16 thoughts on “Readers’ wildlife posts

  1. I have a grevillia in my garden. It appears to love it here in the UK & is absolutely stunning when in flower (it’s starting to flower now 🙂 ).

    1. I love grevillias too. I don’t have one where I live now because we get frosts in the winter and they don’t like them, but I’ve had them in warmer parts of NZ.

      1. There are several grevillias that do very well in the maritime northewest eg, sw BC through western Washington and Oregon. The hardier species and hybrids come from the colder parts of the Australian mainland [eg, Victoria Alps. G. victoriae is particular handsome — with abundant scarlet flowers and the habit of a compact rhododendron. It begins its long bloom in mid-winter and is a welcome treat for overwintering Anna’s hummingbirds. One of my magical moments is seeing a hummingbird inches above a late-winter snow, tanking up on the grevilleas.

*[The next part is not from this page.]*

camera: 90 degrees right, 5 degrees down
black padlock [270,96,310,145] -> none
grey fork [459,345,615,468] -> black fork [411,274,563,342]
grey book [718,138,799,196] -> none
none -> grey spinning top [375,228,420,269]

          1. Anyone in the US Pacific Northwest interested in growing grevilleas and other southern hemisphere shrubs should check the nursery website for Desert Northwest.. Cistus nursery in Portland OR is another source.

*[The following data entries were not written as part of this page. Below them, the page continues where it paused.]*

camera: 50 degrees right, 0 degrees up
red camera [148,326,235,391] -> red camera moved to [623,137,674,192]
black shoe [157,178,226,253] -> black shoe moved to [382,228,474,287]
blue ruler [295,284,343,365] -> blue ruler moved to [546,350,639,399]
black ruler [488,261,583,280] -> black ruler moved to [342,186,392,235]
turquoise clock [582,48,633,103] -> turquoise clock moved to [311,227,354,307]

  2. Very nice pictures. I’ve never seen a grass tree before. Very interesting. They look like a mash up between some kind of palm tree and a live oak. Not sure were that central spire fits in though.

    1. The spire is the flower spike. I have seen Xanthorrhoea that are over three metres high. Given that they grow very slowly these were several hundred years old.

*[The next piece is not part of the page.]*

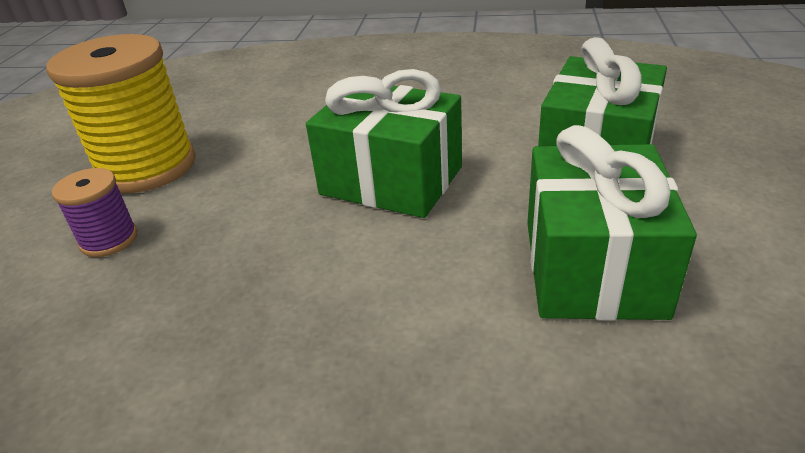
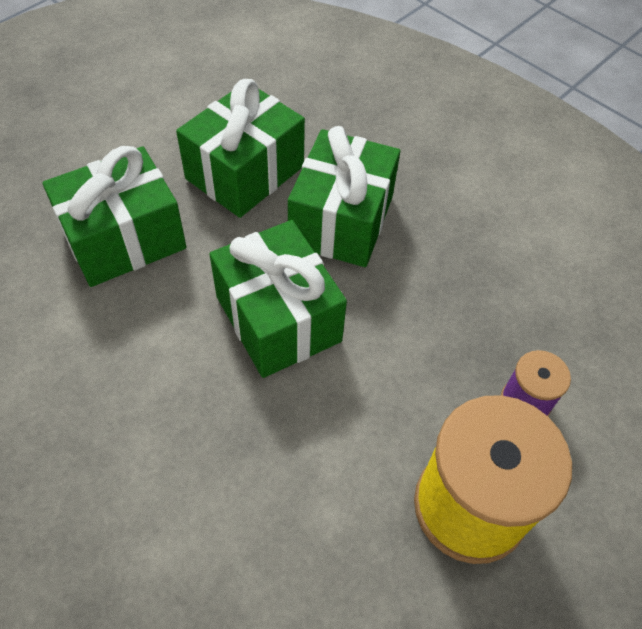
camera: 150 degrees left, 20 degrees up
none -> green gift [288,126,400,267]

  3. Wonderful plants! I have no idea what many of them are, and that actually adds to the enjoyment. The first reminded me of the Silver swords, but it turns out they are not very related.

  4. Such an alien flora for those of us who live on the other side of the world. For a biologist a trip to Australia would be more interesting than a trip to another planet.

    1. Joseph Banks, the botanist on Cook’s voyage of exploration of the east coast was just blown away by the Australian flora. He’s a really interesting character of the enlightenment and gives his name to the Banksias in the first two photos.

  5. I doubt that the Craspedia is specifically C. globosa, but the species of the Craspedia / Pycnosorus group are hard to distinguish without a closer look at the leaves.